• WHAT THE TASK ASKS: Your answer must be the full listing, reproduced exactly, minus any pictures.

• RECORDED INFORMATION:

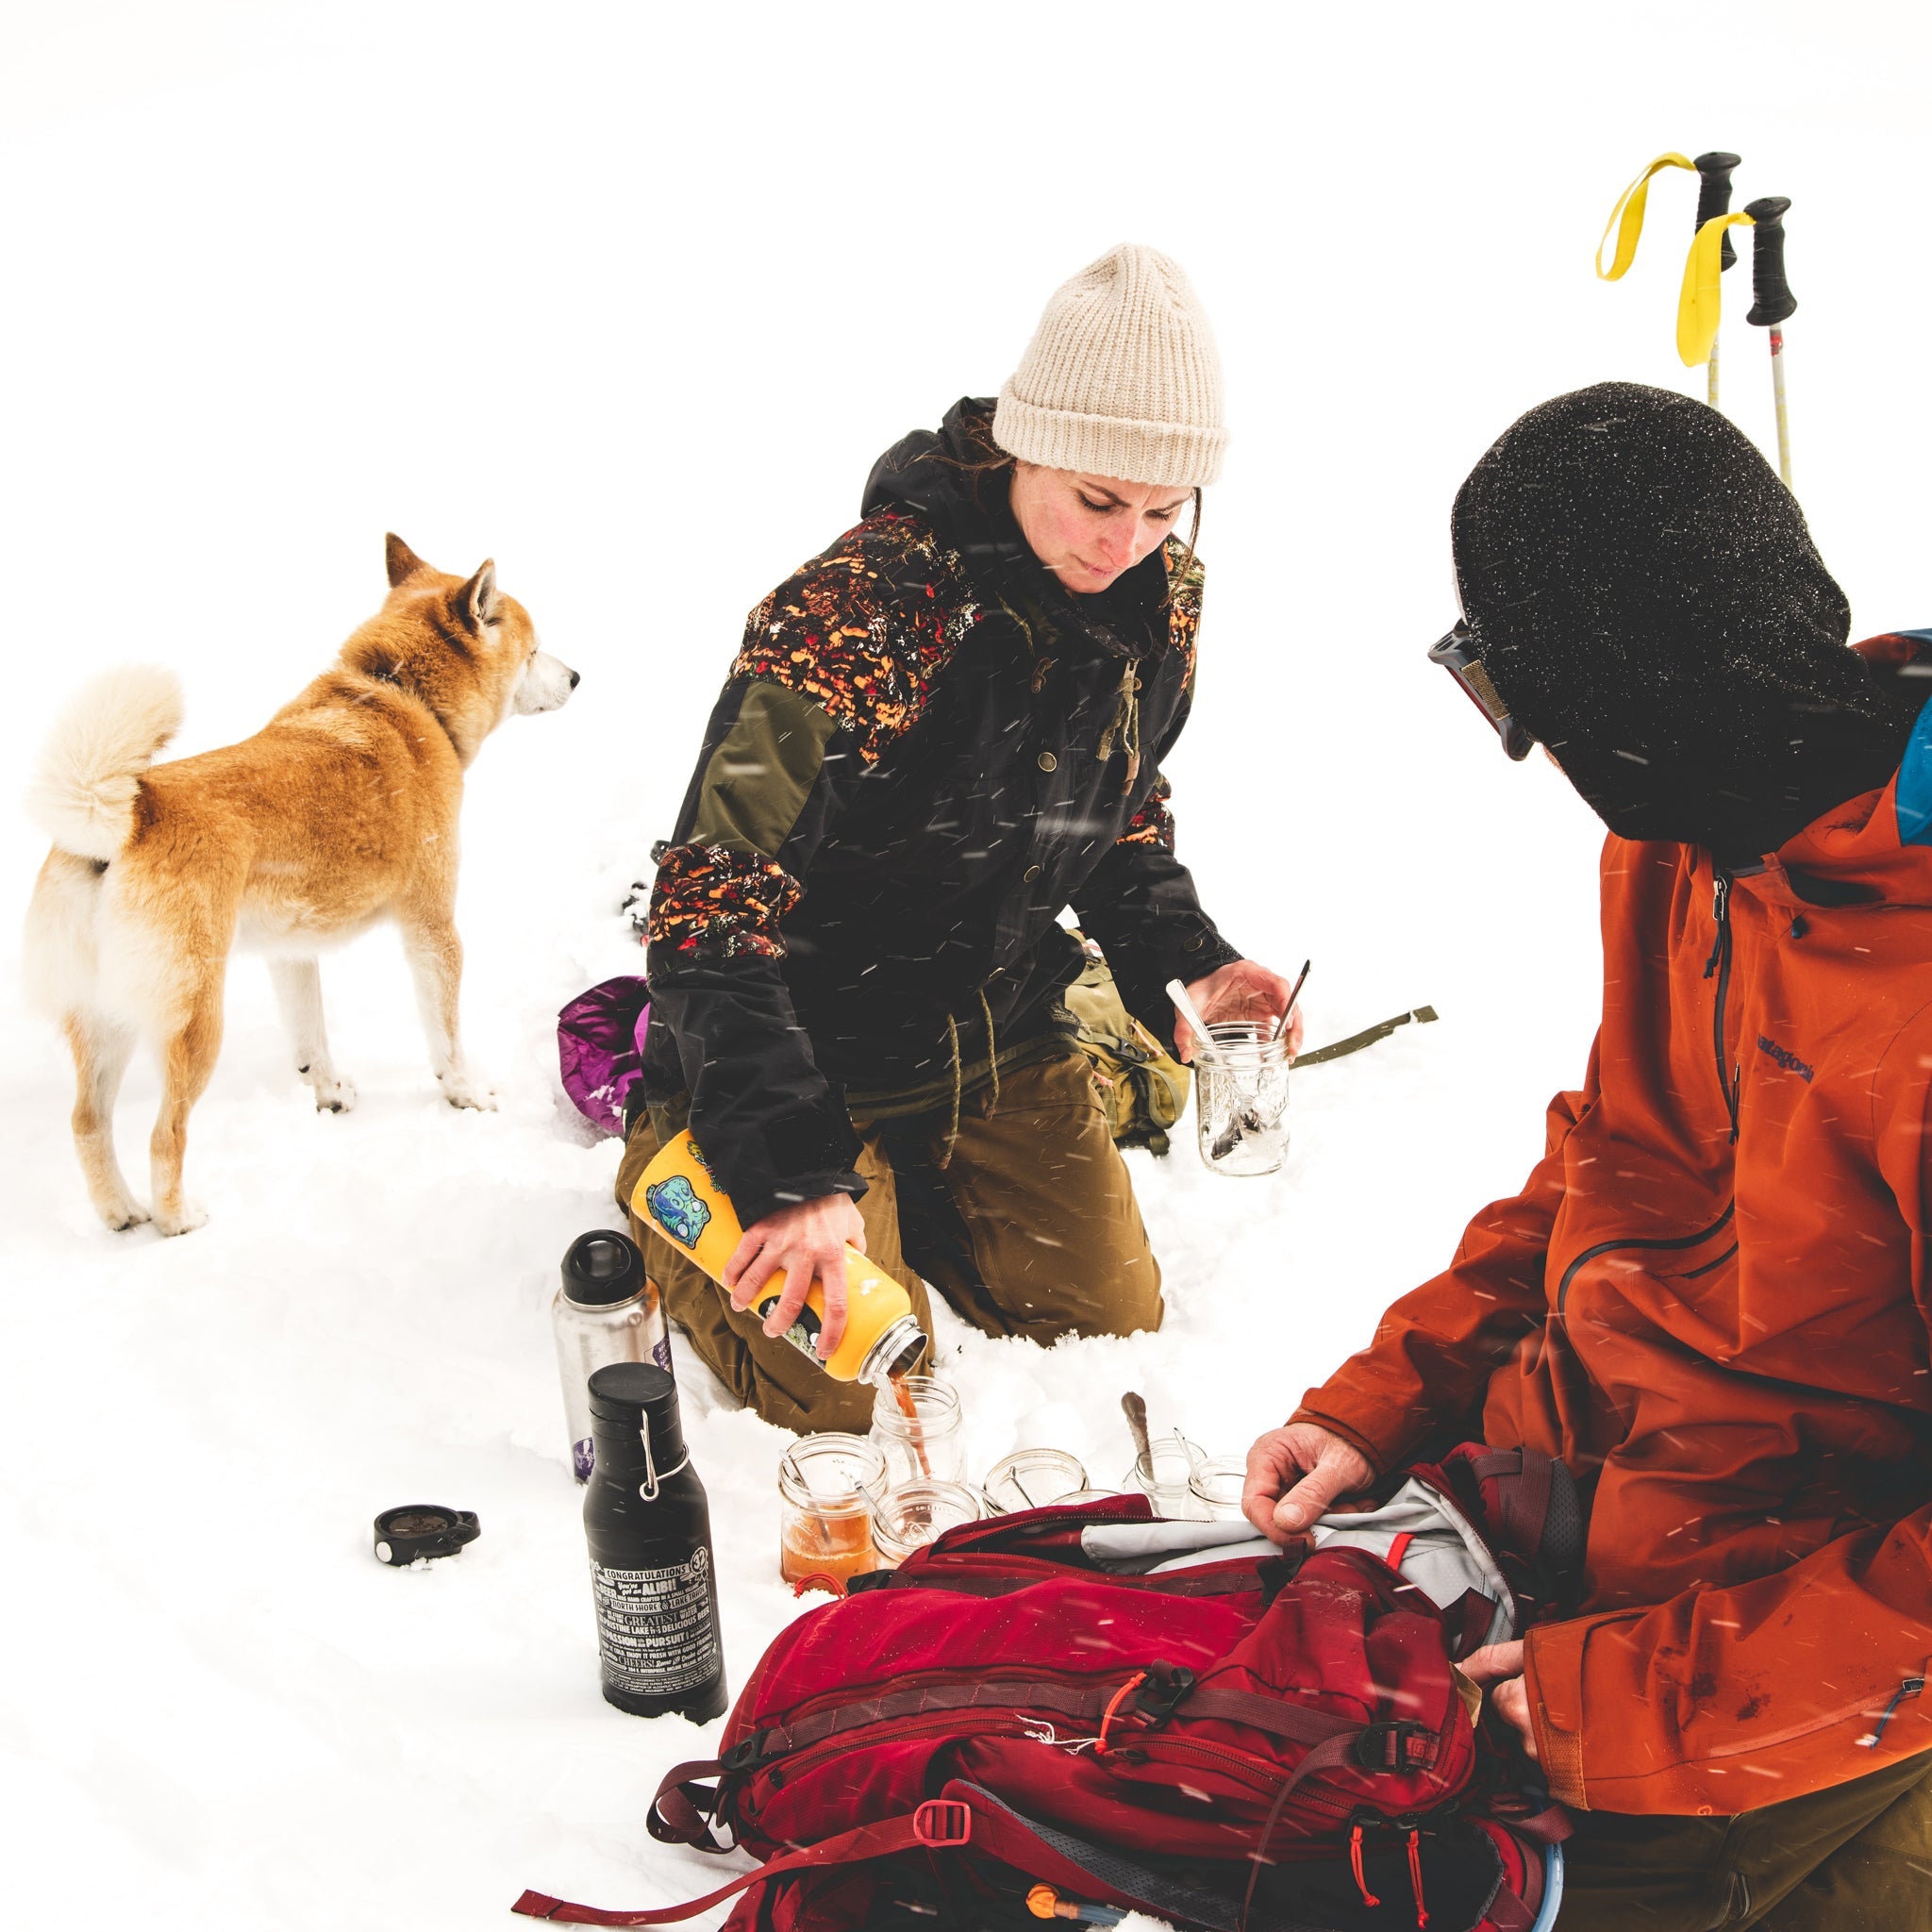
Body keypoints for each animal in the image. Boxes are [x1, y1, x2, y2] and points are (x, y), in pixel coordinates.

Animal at [21, 537, 572, 1228]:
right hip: (195, 1022)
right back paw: (178, 1218)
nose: (578, 677)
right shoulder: (432, 927)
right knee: (164, 1135)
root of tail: (122, 822)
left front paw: (330, 1095)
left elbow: (312, 1040)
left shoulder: (291, 950)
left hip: (105, 1022)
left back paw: (123, 1213)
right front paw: (466, 1095)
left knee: (87, 1123)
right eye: (535, 650)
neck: (402, 694)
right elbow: (445, 1039)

• WRITTEN REPLY:
Body keypoints for each animal in the image. Boxes are [x1, y1, x2, y2] and points are (x, y), in pixel coordinates.

Animal at [21, 537, 572, 1228]:
right hip: (195, 1022)
right back paw: (178, 1218)
nose: (578, 677)
right shoulder: (432, 927)
right knee: (164, 1135)
root of tail: (122, 822)
left front paw: (330, 1095)
left elbow: (312, 1040)
left shoulder: (291, 950)
left hip: (105, 1022)
left back paw: (123, 1213)
right front paw: (466, 1095)
left knee: (87, 1123)
right eye: (535, 650)
neck: (402, 694)
right elbow: (445, 1039)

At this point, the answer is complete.